DETAIL.ID, Jakarta – Bank Indonesia (BI) memperkirakan pertumbuhan ekonomi dunia hanya mencapai 2,7 persen sampai 2,8 persen pada tahun ini akibat tertekan virus corona atau Covid-19. Tekanan tersebut turut mempengaruhi laju ekonomi Indonesia yang diramal hanya mampu tumbuh 5,1 persen pada tahun ini.
Proyeksi BI terhadap laju ekonomi dunia itu lebih rendah dari ‘ramalan’ beberapa lembaga internasional di kisaran 3 persen. Salah satunya proyeksi Dana Moneter Internasional (International Monetary Fund/IMF) sebesar 3,3 persen.
“Pertumbuhan ekonomi dunia akan lebih rendah karena ada gangguan global supply chain (rantai pasok) dan distribusi di negara-negara maju. Belum lagi, perkembangan harga komoditas,” ungkap Gubernur BI Perry Warjiyo, Rabu (11/3/2020).
Lebih lanjut, ia mengatakan penurunan proyeksi ekonomi dunia juga terjadi akibat tekanan virus corona ke pasar keuangan, khususnya bursa saham dan nilai tukar mata uang.

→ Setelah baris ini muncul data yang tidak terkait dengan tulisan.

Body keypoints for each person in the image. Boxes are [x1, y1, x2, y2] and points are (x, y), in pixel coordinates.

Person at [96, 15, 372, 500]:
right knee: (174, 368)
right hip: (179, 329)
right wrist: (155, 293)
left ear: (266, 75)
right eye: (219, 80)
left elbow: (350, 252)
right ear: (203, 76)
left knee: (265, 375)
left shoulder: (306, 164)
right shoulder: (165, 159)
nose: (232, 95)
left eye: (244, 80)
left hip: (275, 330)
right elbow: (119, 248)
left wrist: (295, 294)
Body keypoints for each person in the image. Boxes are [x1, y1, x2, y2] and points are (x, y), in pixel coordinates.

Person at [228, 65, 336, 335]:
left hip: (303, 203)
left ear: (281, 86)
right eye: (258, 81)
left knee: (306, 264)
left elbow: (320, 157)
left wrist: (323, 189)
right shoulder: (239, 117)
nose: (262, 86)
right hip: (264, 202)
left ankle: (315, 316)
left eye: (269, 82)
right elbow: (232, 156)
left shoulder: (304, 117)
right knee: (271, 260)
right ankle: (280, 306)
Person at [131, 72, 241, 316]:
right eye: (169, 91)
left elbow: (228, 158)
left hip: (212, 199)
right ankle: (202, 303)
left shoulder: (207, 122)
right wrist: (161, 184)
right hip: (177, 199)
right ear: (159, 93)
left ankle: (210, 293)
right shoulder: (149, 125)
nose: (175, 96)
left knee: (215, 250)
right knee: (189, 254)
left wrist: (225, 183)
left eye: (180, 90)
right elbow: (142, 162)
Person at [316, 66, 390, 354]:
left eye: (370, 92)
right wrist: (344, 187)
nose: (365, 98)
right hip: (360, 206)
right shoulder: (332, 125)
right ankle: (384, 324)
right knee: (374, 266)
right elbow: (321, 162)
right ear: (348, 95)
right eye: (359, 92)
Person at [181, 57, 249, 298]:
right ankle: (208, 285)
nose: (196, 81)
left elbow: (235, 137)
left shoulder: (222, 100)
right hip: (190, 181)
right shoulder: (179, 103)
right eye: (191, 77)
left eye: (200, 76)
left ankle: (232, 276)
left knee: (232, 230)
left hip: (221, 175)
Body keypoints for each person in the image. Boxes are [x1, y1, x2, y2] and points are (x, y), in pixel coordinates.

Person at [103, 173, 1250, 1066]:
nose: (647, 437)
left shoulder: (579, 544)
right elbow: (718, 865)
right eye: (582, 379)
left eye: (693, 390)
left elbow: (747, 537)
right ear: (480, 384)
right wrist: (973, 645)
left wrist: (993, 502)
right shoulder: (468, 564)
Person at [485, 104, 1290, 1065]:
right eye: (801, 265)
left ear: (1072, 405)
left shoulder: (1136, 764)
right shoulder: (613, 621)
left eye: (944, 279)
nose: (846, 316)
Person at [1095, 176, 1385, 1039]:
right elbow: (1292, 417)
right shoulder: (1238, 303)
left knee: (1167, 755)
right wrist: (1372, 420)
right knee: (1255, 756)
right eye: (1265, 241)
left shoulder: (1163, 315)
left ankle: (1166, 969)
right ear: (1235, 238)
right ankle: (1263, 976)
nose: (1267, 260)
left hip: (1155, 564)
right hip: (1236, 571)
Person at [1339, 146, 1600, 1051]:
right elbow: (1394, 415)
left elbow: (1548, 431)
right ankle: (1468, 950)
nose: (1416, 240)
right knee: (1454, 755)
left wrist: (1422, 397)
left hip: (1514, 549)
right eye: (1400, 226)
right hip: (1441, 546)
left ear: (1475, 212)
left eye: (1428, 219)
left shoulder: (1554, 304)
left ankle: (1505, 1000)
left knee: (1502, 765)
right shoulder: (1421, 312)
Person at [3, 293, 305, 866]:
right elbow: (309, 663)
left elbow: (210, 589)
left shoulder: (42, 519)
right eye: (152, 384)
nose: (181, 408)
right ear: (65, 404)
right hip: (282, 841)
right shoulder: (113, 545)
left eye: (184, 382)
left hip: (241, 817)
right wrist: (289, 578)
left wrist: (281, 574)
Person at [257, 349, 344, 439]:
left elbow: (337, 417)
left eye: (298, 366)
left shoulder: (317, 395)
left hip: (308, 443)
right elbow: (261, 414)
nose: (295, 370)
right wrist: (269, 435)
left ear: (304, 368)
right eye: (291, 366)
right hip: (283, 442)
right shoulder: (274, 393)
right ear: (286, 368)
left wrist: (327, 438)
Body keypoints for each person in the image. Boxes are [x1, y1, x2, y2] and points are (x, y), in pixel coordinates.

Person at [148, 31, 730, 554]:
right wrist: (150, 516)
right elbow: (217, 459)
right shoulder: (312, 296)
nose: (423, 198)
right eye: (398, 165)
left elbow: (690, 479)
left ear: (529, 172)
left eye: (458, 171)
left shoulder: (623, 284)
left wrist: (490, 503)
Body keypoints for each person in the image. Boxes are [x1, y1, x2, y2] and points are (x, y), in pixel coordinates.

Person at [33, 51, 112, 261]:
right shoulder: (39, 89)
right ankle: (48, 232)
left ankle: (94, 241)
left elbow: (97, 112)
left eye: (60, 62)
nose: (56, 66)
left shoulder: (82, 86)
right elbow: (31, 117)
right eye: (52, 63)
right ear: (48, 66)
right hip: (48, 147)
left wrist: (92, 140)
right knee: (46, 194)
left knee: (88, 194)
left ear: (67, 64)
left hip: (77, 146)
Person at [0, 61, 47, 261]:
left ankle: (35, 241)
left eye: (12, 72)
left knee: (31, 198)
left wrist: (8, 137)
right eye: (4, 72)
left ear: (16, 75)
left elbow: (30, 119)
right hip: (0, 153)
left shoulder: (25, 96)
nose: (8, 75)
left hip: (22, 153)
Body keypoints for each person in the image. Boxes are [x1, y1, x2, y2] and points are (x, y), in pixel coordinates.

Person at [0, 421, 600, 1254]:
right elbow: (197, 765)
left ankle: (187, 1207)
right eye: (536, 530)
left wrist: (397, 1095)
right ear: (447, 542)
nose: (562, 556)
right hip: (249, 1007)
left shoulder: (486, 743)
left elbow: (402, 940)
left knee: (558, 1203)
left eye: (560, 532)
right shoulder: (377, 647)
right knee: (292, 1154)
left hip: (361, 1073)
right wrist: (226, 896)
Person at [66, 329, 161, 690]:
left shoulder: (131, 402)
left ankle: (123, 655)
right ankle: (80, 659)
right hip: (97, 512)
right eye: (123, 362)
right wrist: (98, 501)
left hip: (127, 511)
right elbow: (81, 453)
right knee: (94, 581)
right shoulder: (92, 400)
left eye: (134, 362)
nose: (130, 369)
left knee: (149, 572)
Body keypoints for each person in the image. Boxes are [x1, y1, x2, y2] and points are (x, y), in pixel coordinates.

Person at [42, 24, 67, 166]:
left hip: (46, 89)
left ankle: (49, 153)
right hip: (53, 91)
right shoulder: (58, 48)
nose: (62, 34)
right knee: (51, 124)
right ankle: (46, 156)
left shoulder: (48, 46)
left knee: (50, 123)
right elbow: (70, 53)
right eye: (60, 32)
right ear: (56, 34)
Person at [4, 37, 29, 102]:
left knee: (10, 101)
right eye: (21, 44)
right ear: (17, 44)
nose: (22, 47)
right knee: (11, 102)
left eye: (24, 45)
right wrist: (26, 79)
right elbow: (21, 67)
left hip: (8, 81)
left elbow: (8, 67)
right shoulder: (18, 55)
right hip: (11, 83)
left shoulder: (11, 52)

Perry turut melihat perkembangan sejumlah negara berskala ekonomi besar akan terkoreksi, seperti China, Amerika Serikat, Eropa, Korea Selatan, dan Jepang.
“Amerika mungkin sekitar 1,8 persen sampai 1,9 persen, Eropa juga turun, Jepang bahkan resesi tahun ini,” imbuhnya.
Sementara proyeksi BI terhadap ekonomi Indonesia lebih rendah dari target awal sebesar 5,1 persen sampai 5,5 persen. Namun, masih lebih tinggi dari proyeksi Menteri Keuangan Sri Mulyani Indrawati yang sebesar 4,7 persen sampai 5,0 persen dan lembaga pemeringkat kredit internasional Moody’s sebesar 4,8 persen.
Perry menjelaskan proyeksi revisi laju ekonomi nasional berasal dari perkiraan pertumbuhan sebesar 4,9 persen pada kuartal I 2020. Lalu, 5,0 persen pada kuartal II, 5,1 persen pada kuartal III, dan 5,2 persen pada kuartal IV 2020.
“Jadi keseluruhan itu, (ekonomi) masih bisa 5,1 persen pada tahun ini. Tapi kalau kami push dengan stimulus fiskal, masih bisa menjadi 5,2 persen. Hanya dengan merebaknya (virus corona) di negara maju, maka kami kalkulasi lagi,” katanya.
Sementara untuk inflasi, Perry memperkirakan masih tetap bisa dijaga sesuai target awal sebesar 3 persen plus minus 1 persen. Begitu pula dengan defisit transaksi berjalan (Current Account Deficit/CAD) sebesar 2,5 persen sampai 3,0 persen dari Produk Domestik Bruto (PDB).
“Sejumlah ekspor memang akan terganggu dalam jangka pendek, tapi impor juga, sehingga dampak ke CAD, kami masih optimis sekitar 2,7 persen terhadap PDB,” ujarnya.
Tak ketinggalan, pertumbuhan Dana Pihak Ketiga (DPK) di perbankan juga diperkirakan masih bisa mencapai kisaran target sebesar 8 persen sampai 10 persen. Hanya saja, target pertumbuhan kredit sebesar 9 persen hingga 11 persen perlu dikaji kembali.
“Kredit ini masih kami kaji lagi, tapi tahun depan rasanya masih bisa di kisaran 10 persen sampai 12 persen. Tahun ini akan lebih rendah, tapi tahun depan dengan stimulus baru lagi, justru pertumbuhan kredit bisa lebih tinggi,” katanya.
Di sisi lain, Perry kembali menekankan bahwa pemerintah, BI, dan Otoritas Jasa Keuangan (OJK) akan terus berkoordinasi untuk mendongkrak perekonomian nasional. Bank sentral nasional sendiri akan memberi stimulus melalui kebijakan moneter, makroprudensial, sistem pembayaran, ekonomi digital, hingga keuangan syariah dan UMKM.